Friday, March 9, 2012

Author will address world affairs conference later this month

“I predicted it in my book, ‘Design for a New Europe,’” said John Gillingham, a history professor at the University of Missouri at St. Louis, who will be among the speakers at the conference on the European Union and Germany presented by the Peoria Area World Affairs Council March 30 and 31 at the Par-A-Dice Hotel in East Peoria.

“The European Union started out with a great deal of optimism,” said Gillingham of Europe’s unification efforts that started back in the 1950s.

The author of three books on the evolving European economy, Gillingham said the EU “is facing life-threatening issues because of the shortfalls of the European monetary union.”

“Economic convergence has not taken place because European economies have become more dissimilar over the years,” he said.

All bonds are considered equal, bearing the same amount of risk, under the EU charter, said Gillingham, who holds out little hope for an economic recovery under the union’s present regulations.

“The problems are far greater than Greece. After Greece, it’s likely to be a rolling crisis from one thing to another. The problem is there’s just too much debt. It’s unsustainable,” he said.

John McCormick, a professor of political science at Indiana University — Purdue University at Indianapolis, will argue that the union is sustainable.

“There are three benefits to the European Union. The first is peace in Europe. Since the union, there’s been the longest spell of peace in Europe in 2,000 years. It’s been so successful that people forgot (past strife),” he said.

“The second is that the EU has allowed 27 countries to be a global actor, forming the biggest markeplace in the world while the third is that it’s an institutional model now viewed as a new way of doing business. If it’s such a bad idea, why is everyone copying it?” asked McCormick.

Gillingham has suggested that European countries rework the union concept. “There is a way to reform the union but they don’t find a three-tier system acceptable,” he said.

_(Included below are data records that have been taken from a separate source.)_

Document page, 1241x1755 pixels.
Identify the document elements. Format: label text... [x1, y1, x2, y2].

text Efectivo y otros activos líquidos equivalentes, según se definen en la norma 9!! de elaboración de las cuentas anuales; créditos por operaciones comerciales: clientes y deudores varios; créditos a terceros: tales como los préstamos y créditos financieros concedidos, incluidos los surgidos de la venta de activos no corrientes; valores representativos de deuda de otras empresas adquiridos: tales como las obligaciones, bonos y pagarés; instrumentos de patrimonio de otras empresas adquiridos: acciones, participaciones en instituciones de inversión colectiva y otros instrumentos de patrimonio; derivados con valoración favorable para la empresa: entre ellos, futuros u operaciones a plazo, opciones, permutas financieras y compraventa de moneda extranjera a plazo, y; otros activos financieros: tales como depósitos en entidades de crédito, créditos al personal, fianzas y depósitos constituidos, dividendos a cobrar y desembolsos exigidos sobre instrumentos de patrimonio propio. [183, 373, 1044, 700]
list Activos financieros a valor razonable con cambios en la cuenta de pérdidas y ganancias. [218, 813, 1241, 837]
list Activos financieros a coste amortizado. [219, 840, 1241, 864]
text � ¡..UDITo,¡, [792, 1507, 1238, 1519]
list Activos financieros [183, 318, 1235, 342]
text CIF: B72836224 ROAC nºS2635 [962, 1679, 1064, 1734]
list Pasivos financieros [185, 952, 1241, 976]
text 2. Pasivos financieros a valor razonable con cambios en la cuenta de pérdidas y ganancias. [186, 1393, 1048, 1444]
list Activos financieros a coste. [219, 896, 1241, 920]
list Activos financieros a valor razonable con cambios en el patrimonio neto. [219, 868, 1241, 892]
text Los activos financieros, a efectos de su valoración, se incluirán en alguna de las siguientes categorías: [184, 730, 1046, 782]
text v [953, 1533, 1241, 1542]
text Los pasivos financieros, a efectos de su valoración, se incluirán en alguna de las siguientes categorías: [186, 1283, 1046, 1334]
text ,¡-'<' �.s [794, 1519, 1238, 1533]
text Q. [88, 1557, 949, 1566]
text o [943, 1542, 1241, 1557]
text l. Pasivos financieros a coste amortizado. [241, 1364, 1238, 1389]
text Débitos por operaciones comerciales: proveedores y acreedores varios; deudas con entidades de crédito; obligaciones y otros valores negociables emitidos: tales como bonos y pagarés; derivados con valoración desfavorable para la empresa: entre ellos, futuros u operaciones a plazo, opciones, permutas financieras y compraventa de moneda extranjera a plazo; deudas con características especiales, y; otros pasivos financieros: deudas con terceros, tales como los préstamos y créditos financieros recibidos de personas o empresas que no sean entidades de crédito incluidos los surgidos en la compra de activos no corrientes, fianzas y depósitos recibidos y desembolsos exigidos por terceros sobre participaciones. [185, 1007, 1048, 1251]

What Gillingham suggests is a system that would have the more successful countries use the euro while other nations would use a combination of the euro and their own currency. Countries with debt problems would strictly use their own currency until achieving solvency, he suggested.

Other speakers at the conference include João Vale de Almeida, ambassador and head of the European Union delegation to the United States; Onno Huckmann, consul general of Germany; and Jennone Walker, former U.S. ambassador to the Czech Republic.